[Data drawn from a collection]
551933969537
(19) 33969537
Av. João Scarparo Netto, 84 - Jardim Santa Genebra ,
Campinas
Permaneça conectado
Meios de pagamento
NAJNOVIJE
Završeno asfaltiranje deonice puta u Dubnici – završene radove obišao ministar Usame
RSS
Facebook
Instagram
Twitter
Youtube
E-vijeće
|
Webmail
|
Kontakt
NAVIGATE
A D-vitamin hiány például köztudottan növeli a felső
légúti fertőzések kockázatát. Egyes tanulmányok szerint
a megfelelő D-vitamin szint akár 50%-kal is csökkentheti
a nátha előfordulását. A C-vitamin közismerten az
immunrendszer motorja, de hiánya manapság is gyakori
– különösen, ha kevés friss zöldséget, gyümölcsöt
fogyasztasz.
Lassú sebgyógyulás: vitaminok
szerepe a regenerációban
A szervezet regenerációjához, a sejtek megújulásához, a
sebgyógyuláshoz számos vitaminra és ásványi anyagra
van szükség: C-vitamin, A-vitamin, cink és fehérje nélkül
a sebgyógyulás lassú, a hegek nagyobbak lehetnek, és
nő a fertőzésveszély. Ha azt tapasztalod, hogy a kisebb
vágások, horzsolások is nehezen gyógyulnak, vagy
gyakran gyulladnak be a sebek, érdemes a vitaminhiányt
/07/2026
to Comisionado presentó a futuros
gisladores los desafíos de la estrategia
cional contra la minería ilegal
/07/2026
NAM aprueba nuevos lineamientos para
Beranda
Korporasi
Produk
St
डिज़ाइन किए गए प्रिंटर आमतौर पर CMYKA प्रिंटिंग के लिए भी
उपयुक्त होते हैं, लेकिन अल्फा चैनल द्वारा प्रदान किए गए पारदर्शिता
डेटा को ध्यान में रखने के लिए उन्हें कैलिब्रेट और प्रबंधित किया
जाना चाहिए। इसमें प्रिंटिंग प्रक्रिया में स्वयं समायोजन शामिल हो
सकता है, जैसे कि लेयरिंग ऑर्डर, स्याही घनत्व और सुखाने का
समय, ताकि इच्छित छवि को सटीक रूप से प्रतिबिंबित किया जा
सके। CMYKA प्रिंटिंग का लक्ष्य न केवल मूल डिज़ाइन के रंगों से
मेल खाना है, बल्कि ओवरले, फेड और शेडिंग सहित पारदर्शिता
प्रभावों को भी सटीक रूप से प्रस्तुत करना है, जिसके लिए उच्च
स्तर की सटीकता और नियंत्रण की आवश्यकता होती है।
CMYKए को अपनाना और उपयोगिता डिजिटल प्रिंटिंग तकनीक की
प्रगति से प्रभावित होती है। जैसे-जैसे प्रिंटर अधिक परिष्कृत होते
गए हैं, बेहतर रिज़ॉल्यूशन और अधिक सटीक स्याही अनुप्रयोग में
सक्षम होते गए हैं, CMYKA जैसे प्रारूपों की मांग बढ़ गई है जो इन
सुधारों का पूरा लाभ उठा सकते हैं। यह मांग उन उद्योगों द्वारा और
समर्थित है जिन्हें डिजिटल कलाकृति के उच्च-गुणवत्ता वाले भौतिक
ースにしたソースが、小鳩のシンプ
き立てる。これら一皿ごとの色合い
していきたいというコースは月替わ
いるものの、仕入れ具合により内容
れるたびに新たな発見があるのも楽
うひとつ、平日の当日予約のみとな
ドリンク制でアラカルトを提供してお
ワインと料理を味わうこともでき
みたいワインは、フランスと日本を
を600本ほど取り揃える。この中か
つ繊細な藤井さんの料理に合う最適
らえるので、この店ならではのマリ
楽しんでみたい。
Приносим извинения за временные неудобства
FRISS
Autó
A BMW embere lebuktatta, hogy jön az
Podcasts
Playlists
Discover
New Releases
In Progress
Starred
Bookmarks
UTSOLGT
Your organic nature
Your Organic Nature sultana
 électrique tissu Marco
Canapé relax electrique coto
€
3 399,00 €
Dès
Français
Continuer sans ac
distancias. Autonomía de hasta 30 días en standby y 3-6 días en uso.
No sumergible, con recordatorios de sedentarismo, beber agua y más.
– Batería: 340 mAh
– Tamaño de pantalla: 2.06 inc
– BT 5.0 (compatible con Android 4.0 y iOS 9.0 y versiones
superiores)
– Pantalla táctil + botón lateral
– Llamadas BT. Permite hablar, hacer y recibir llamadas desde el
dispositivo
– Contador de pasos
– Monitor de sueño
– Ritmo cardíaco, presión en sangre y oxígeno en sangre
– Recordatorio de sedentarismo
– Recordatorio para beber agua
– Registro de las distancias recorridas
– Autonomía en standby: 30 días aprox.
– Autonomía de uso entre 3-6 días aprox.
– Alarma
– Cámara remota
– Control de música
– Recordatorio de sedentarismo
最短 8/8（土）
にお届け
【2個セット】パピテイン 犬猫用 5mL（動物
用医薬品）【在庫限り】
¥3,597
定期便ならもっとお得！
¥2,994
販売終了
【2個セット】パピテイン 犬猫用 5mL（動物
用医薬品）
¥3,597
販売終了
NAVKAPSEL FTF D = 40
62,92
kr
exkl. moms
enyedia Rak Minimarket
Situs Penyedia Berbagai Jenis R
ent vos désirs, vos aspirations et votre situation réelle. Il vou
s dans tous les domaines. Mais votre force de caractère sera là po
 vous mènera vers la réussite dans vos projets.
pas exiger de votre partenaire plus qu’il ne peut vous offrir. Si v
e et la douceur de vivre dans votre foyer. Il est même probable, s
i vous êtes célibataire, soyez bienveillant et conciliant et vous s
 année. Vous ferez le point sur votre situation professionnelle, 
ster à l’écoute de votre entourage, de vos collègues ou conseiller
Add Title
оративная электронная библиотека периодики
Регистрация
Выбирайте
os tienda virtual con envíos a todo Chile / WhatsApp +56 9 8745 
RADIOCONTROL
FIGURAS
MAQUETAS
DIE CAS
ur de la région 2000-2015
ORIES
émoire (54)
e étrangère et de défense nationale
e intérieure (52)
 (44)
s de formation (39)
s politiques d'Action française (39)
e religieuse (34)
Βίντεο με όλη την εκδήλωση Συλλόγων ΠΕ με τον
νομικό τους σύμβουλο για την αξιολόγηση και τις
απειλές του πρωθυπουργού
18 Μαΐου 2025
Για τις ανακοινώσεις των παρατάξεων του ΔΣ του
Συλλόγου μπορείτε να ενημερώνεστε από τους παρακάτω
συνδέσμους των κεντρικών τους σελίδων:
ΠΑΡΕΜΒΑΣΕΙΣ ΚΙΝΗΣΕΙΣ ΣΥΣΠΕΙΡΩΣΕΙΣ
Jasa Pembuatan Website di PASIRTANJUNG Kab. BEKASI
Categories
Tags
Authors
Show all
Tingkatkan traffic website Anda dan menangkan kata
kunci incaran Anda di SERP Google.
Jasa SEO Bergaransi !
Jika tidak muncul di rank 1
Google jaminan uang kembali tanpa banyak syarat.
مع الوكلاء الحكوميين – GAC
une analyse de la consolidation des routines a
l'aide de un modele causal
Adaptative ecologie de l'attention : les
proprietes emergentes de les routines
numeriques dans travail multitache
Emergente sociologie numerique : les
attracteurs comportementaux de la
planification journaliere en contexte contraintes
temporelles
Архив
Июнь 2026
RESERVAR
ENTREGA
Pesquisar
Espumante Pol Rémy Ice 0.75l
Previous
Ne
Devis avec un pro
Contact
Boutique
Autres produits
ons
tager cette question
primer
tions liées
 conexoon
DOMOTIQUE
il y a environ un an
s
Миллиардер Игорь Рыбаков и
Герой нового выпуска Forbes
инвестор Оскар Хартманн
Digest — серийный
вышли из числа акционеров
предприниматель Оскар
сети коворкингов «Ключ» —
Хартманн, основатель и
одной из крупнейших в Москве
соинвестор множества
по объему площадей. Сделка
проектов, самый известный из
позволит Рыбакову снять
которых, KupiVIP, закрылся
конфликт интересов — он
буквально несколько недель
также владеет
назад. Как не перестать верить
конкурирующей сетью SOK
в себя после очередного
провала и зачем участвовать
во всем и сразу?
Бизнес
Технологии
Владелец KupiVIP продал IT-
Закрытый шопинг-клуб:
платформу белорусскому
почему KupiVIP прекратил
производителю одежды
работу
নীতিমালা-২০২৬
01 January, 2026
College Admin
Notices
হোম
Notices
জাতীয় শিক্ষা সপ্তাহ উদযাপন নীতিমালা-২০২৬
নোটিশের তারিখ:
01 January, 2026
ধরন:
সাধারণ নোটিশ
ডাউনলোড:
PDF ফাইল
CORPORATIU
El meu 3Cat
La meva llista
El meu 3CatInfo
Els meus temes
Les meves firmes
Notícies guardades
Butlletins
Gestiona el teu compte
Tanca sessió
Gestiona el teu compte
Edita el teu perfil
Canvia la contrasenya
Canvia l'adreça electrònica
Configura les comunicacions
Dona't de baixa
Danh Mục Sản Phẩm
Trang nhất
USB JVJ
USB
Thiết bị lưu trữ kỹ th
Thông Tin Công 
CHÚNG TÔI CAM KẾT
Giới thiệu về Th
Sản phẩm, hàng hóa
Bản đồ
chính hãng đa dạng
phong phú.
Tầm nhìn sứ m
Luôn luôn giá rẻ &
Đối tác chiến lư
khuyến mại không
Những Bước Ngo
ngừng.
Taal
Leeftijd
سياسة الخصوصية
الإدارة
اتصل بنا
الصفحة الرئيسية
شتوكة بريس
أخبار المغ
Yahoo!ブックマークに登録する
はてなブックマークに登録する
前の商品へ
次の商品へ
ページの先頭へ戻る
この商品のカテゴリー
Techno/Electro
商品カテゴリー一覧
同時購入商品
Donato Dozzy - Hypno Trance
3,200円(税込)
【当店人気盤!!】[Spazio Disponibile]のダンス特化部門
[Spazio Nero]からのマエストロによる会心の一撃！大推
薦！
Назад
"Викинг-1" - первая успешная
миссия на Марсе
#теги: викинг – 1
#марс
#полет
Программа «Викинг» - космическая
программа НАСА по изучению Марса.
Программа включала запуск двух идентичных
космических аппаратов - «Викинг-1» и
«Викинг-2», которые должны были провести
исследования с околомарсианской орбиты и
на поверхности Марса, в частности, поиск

#### Exercise directions:
Put the lines of the items into a JSON list of strings, one string per line and no blank lines, starting at the first line of the items and ending at the line containing "szerepe a regenerációban".

#### Exercise result:
[
  "551933969537",
  "(19) 33969537",
  "Av. João Scarparo Netto, 84 - Jardim Santa Genebra ,",
  "Campinas",
  "Permaneça conectado",
  "Meios de pagamento",
  "NAJNOVIJE",
  "Završeno asfaltiranje deonice puta u Dubnici – završene radove obišao ministar Usame",
  "RSS",
  "Facebook",
  "Instagram",
  "Twitter",
  "Youtube",
  "E-vijeće",
  "|",
  "Webmail",
  "|",
  "Kontakt",
  "NAVIGATE",
  "A D-vitamin hiány például köztudottan növeli a felső",
  "légúti fertőzések kockázatát. Egyes tanulmányok szerint",
  "a megfelelő D-vitamin szint akár 50%-kal is csökkentheti",
  "a nátha előfordulását. A C-vitamin közismerten az",
  "immunrendszer motorja, de hiánya manapság is gyakori",
  "– különösen, ha kevés friss zöldséget, gyümölcsöt",
  "fogyasztasz.",
  "Lassú sebgyógyulás: vitaminok",
  "szerepe a regenerációban"
]